KENT KONSEYLERİ & BELEDİYELER İLİŞKİSİ ÜZERİNE
Kent konseylerinin etkin olabilmesinde belediye ile ilişkileri önemli.
Kent konseyleri bir çalışma yapıyor, tavsiye kararlarını oluşturuyor ve görüşülmek üzere belediye meclisine gönderiyor.
Çalışmanın uygulanıp uygulanmayacağına ise belediye meclisi karar veriyor.
Belediye meclisi çalışmayı uygun bulursa, sorun yok.
Uygun bulmazsa (!)
Yapılan çalışma içeriği, toplumsal boyutu ne olursa olsun, tavsiyeden öteye geçemiyor.
Böyle olunca da insanın aklına şu sorular takılıyor:
Kent konseylerinin kuruluş amacı düşünüldüğünde belediye ile kent konseyleri işbirliği içinde mi hareket etmeli?
Bu işbirliği içerisinde farklı görüşler ortaya çıktığında karar; kime ve neye göre alınmalı?
Başka memleketlerde bu işler nasıl yürüyor?
Doğrusu insan merak ediyor.
*
Bilindiği kadarıyla hukuki bir yaptırım gücüne sahip olamasalar da kent konseyleri sadece kamuoyu baskısı ile yaptırım gücüne sahip olabiliyor.

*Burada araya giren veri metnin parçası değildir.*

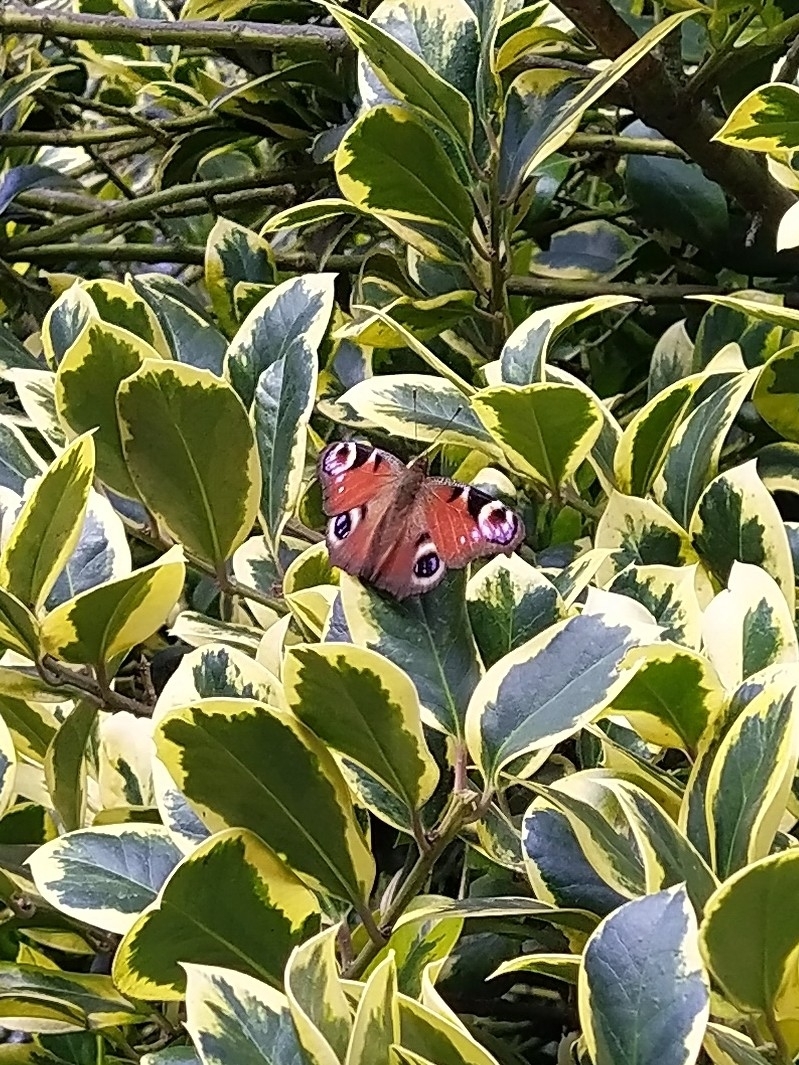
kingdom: Animalia
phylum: Arthropoda
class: Insecta
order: Lepidoptera
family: Nymphalidae
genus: Aglais
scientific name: Aglais io
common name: Peacock
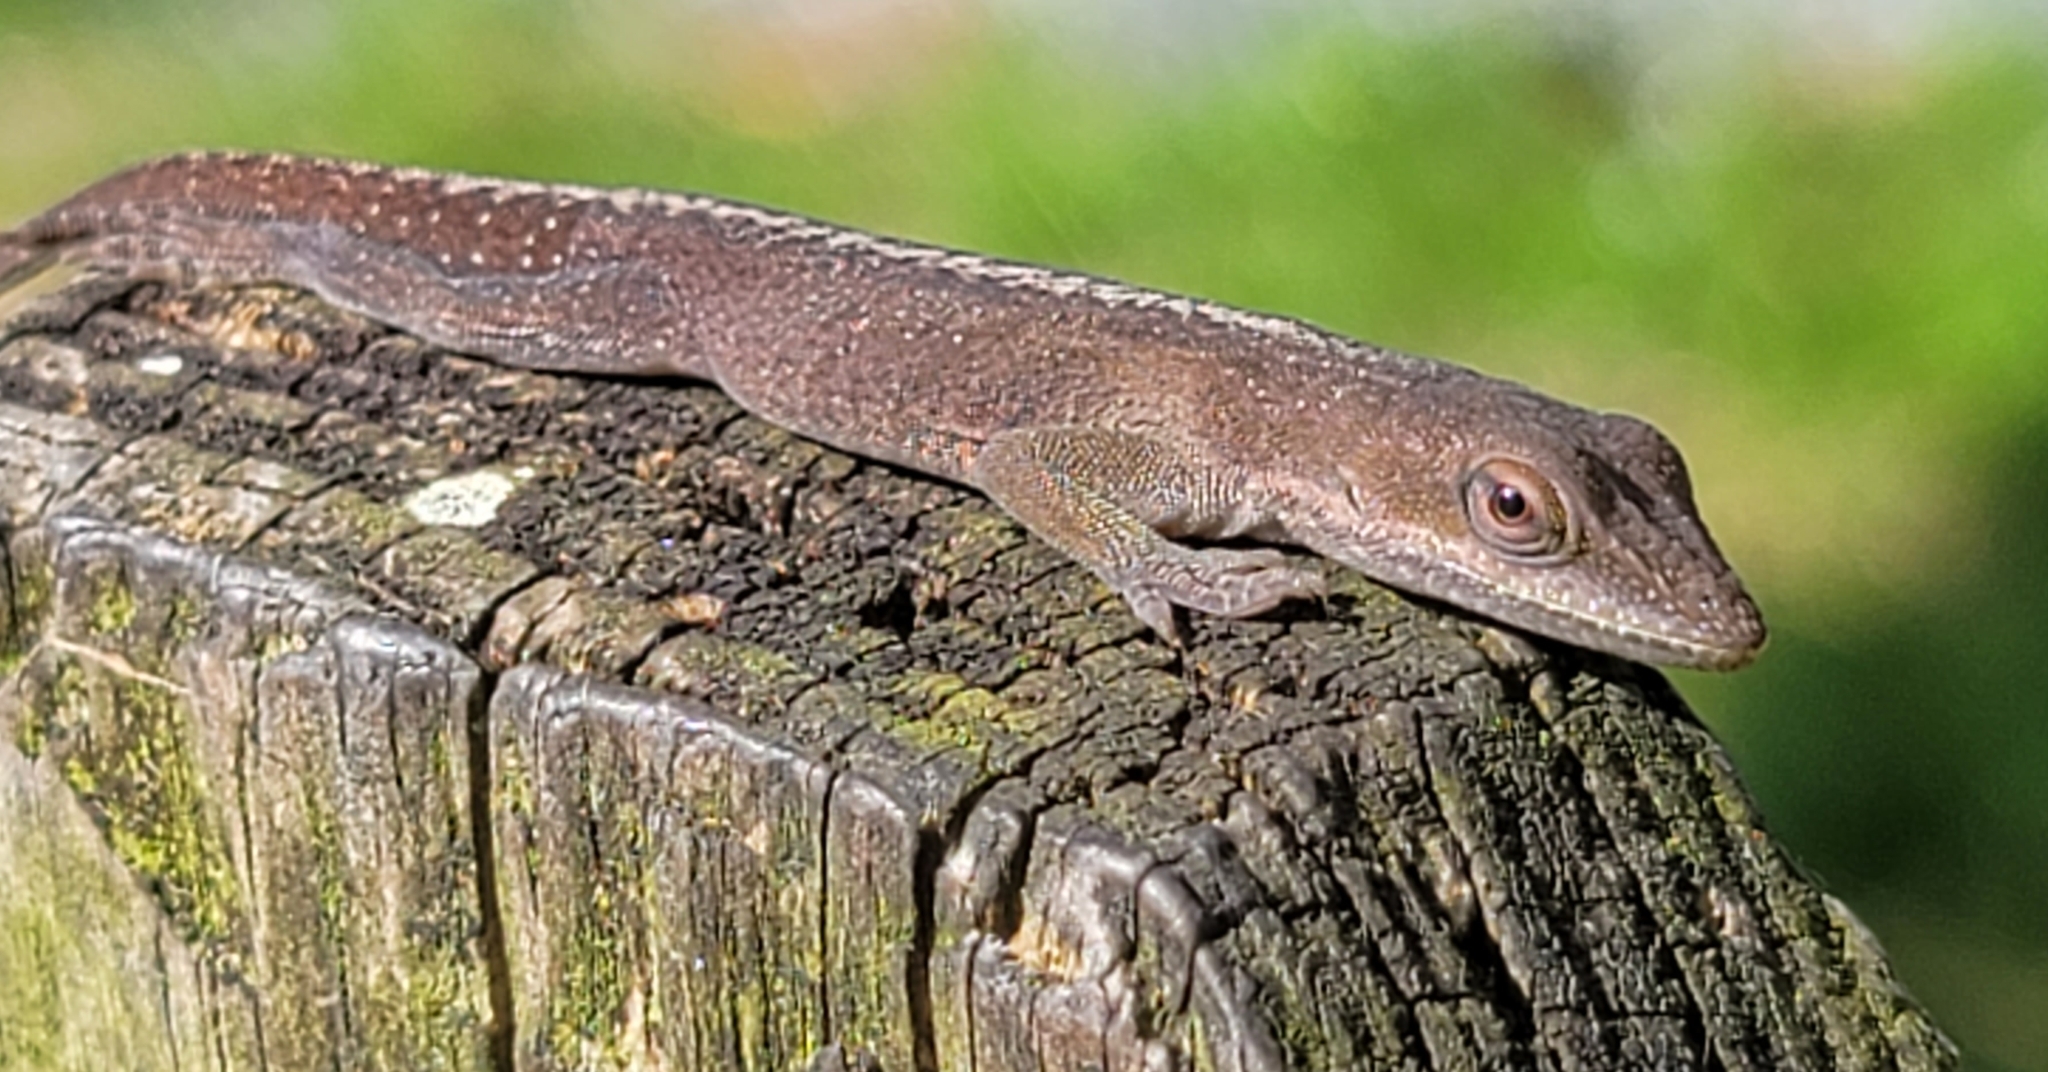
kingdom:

Kamuoyunu arkasına alan kent konseyleri alınan ya da alınacak kararlarda etkili olabiliyor.
Kent yönetiminde buna;
Doğrudan değil, ‘dolaylı yaptırım’ deniliyor.
Dolaylı yaptırımın ötesinde bir yola daha dikkat çekiliyor.
Ancak bu yola girmek (!) günümüz şartlarında pek mümkün görünmüyor.
Zira bu yolun açılması için kent konseyleri ile belediyeler arasında ‘ilkeler sözleşmesi’ imzalanması gerekiyor.
Belediyeler ve kent konseyleri arasında fikir ayrılığı nedeniyle yaşanan sorunların ‘ilkeler sözleşmesi”’ ile aşılabileceği öne sürülüyor.
Sözleşme ile kent konseylerinin belediyelerden bağımsız bir şekilde çalışmalarını sürdürebilecekleri düşünülüyor.
Sözleşmenin hukuken bağlayıcı bir yanı olmasa da (!)
Sözleşme; taraflar arasında meşru bir beklentinin temelini oluşturması açısından önemli görülüyor.
*
Kent konseylerinin ‘yasal ancak yetkisiz’ konumu uzun süredir tartışılıyor.
Bu ilişkinin taraflarına yaşattığı sorun, bugünün sorunu değil.
Ancak bu konuda yapılan araştırmalar konseyler ile belediyeler arasında görüş ayrılığından kaynaklanan sorunların aşılması için kent konseylerinin kuruluşunun yerel seçim sonuçlarına göre yapılmaması gerektiği görüşünü ortaya koyuyor.
Konseylerin görev süreleri, siyasal ilişkileri, mevcut görev konularında belediye yönetimleriyle doğrudan ilişkili kişilerin, kent konseyi üyeliklerine ve görevlerine kısıtlamalar getirilmesi gerektiği görüşü savunuluyor.
Konsey-belediye ilişkisine yönelik yapılan araştırma sonuçlarında kent konseylerinin tamamen sivilleşmesi gerektiği vurgulanıyor.
Belediye başkanlarının, belediye yönetimlerinin önermesi ya da tavsiyesi ile oluşan konseylerin siyasallaştığının altı çiziliyor.
*
Yukarıda ifade ettik.
Kent konseyleri-belediyeler ilişkisindeki görüş ayrılıkları ve sorunlar bu günün sorunu değil.
Yerel Gündem 21 programıyla oluşturulan kent konseylerinin; katılımcı yerel demokrasinin tesis edilmesine, vatandaşların karar alma mekanizmalarına dâhil edilmesine imkân tanıyan yapısını hatırlamak ve hatırlatmak gerekiyor.